Document passage:
#####

Time to rediscover our Dutch provinces! After months spent around the house, doing distance learning and seeing the same square meters, we were ready for a change of scenery.
So, we decided to keep it local. Not difficult, of course, as local in the Netherlands means you can travel pretty much the entire country in a day.
We made our plans quite late because, like so many people, we kept second guessing what to do, when, for how long or even doubting we should go altogether.
We love road trips! Not staying in one place but spending time together while literally traveling. The changing landscapes and light depending on the time of day or weather. It all contributes to that sense of ‘taking it all in’.
For that reason, booking rooms at such a late stage wasn’t too hard. Even though in the Netherlands, we now need two rooms each stay, to accommodate five people.
Mapping it out
With no particular plans, we decide to travel north away from the big cities that attract tourism. And as we list some fun and interesting sights to visit, our trip through five of our provinces starts to present itself.
8 days – 5 provinces
1) Dutch Kremlin and Afsluitdijk – North Holland province
About an hour out of Amsterdam we find ourselves in Winkel, where just along national road N242, Ger Leegwater exhibits his handiwork in the Dutch Kremlin. What started as a backyard passion project to recreate an onion-shaped dome, like those on the Kremlin in Moscow, has become a sightseeing highlight in the province of North Holland.
Shapes and sizes
With his experience as a sheet-metal worker Ger soon got the hang of the domes. The onions need to be displayed so Ger built a wall to exhibit them. This led to another wall, and another, and…until it became a building, and the site grows every day and every year.
The grounds now house numerous buildings, statues, a fountain and a clock-tower attracting more and more people to see this ever-expanding passion.
Ger finds inspiration in a range of architectural trends going from baroque to the Italian renaissance, and the statues are based on mythology archetypes.
The art garden (kunsttuin) Nederlands Kremlin is open every day upon appointment (during the summer season we could just turn up).
Admission is just €4 and free for kids.
The site is well laid out, easy to walk around and will take about an hour to admire. There’s a photo puzzle for kids that has them scour the garden to find the objects on the puzzle in the garden itself. It’s fun for kids and adults alike because you may just walk by the most beautiful structures.
Enclosure dam between provinces
After this visit we make our way over to Den Oever to cross the 32-kilometer dam ‘de Afsluitdijk’ to Leeuwarden in the province of Friesland.
The dam was constructed over 90 years ago to protect the low lands from high seas and floods.

#####

Dataset content:
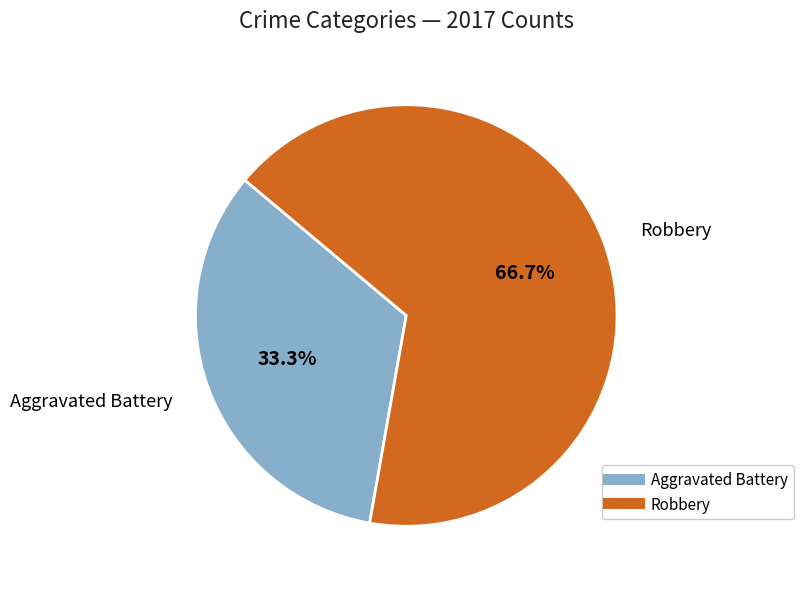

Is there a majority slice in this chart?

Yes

#####

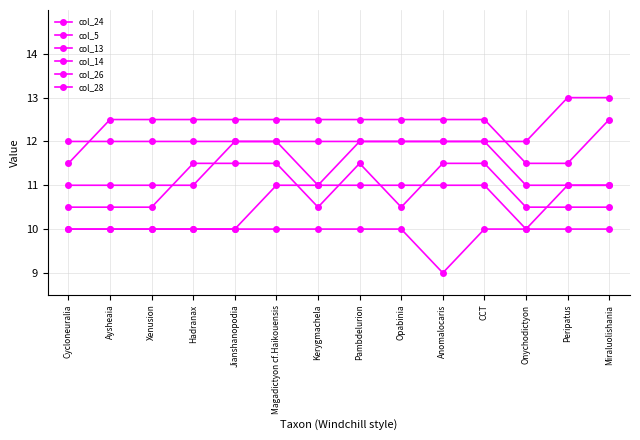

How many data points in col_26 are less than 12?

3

#####

Instructions to follow: Reproduce word for word the passage of the travel account that begins at the words "The grounds now" and stops after "most beautiful structures.". The records are separate material and have no connection to the travel account above them.

Task answer:
The grounds now house numerous buildings, statues, a fountain and a clock-tower attracting more and more people to see this ever-expanding passion.
Ger finds inspiration in a range of architectural trends going from baroque to the Italian renaissance, and the statues are based on mythology archetypes.
The art garden (kunsttuin) Nederlands Kremlin is open every day upon appointment (during the summer season we could just turn up).
Admission is just €4 and free for kids.
The site is well laid out, easy to walk around and will take about an hour to admire. There’s a photo puzzle for kids that has them scour the garden to find the objects on the puzzle in the garden itself. It’s fun for kids and adults alike because you may just walk by the most beautiful structures.